Supplied material

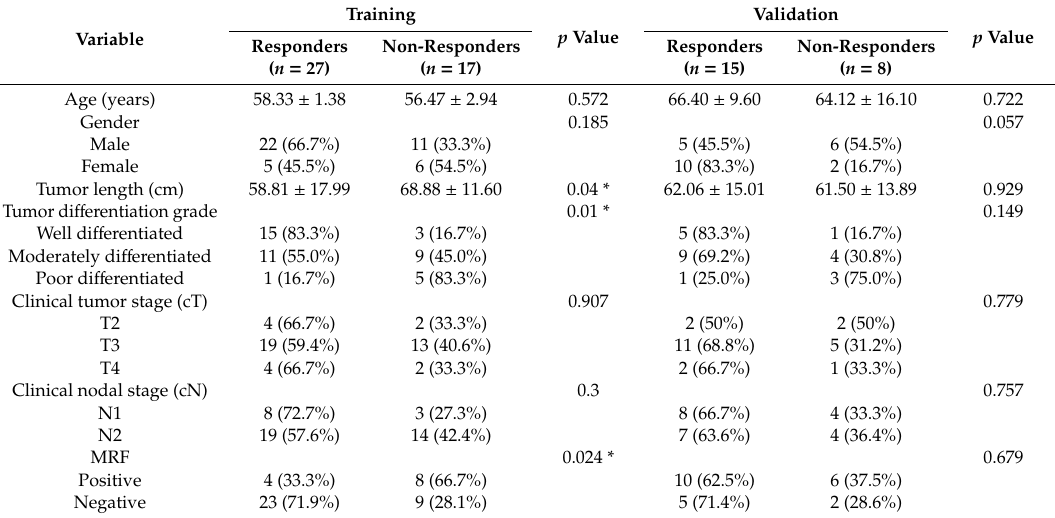
Table 1. Baseline characteristics of the study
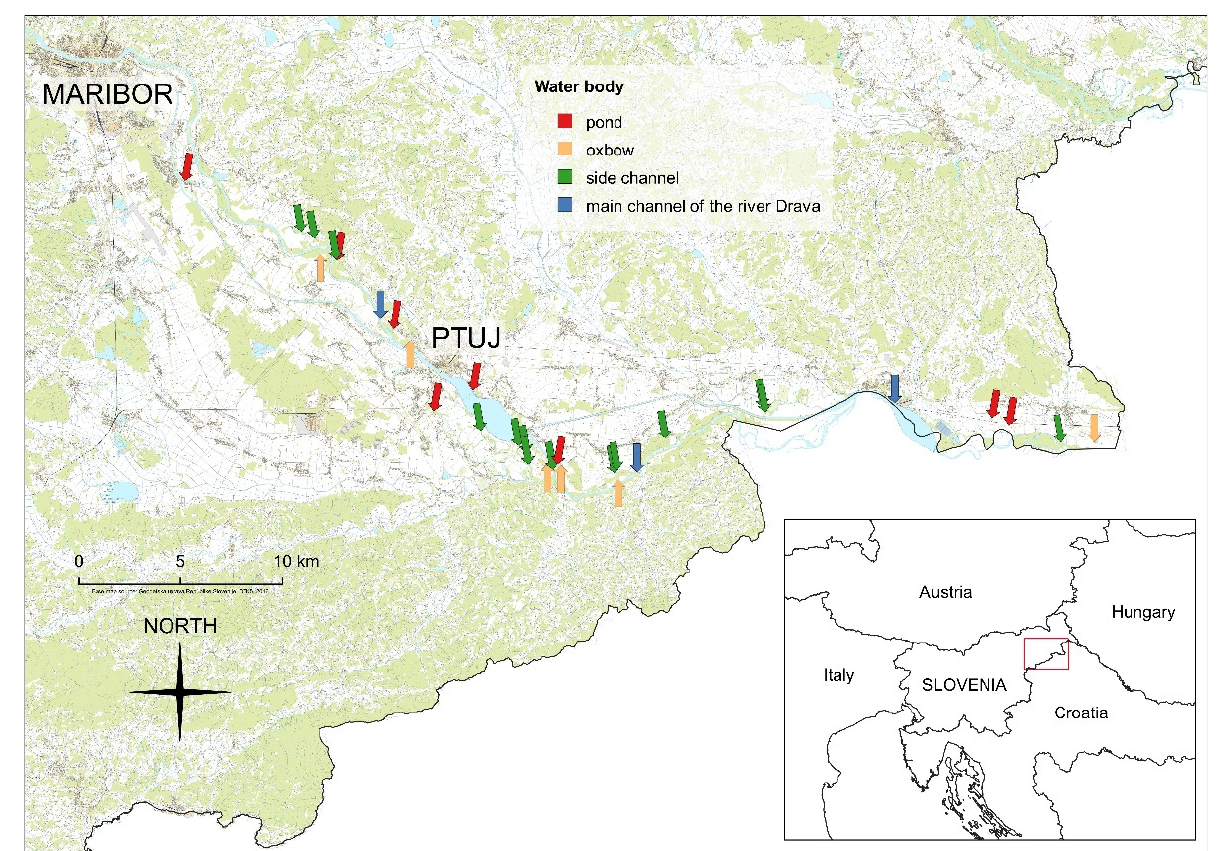
Figure 1. Distribution of the studied waterbodies in the floodplain of the Drava river (Base map source: Surveying and Mapping Authority of the republic of Slovenia (2016).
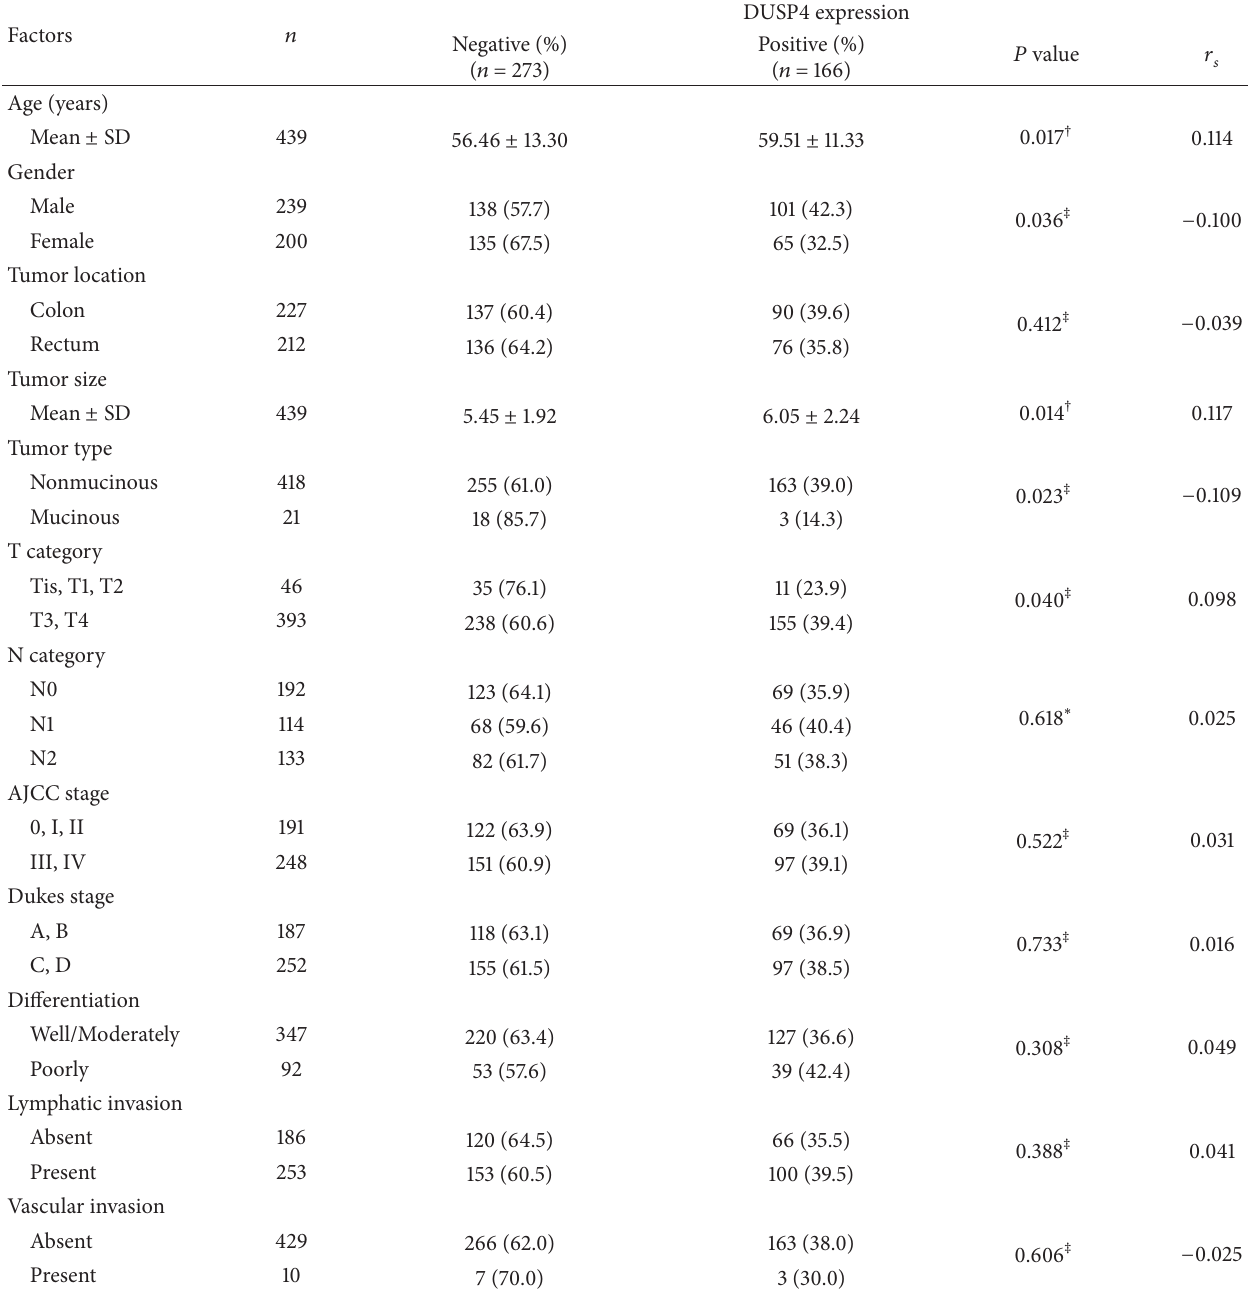
Table 2: Correlation between DUSP4 expression and clinicopathological factors in colorectal adenocarcinomas ( 𝑛 = 439).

Work required
From the material above, print everything exactly except the pictures.

Completed task
Table 1. Baseline characteristics of the study
Figure 1. Distribution of the studied waterbodies in the floodplain of the Drava river (Base map source: Surveying and Mapping Authority of the republic of Slovenia (2016).
Table 2: Correlation between DUSP4 expression and clinicopathological factors in colorectal adenocarcinomas ( 𝑛 = 439).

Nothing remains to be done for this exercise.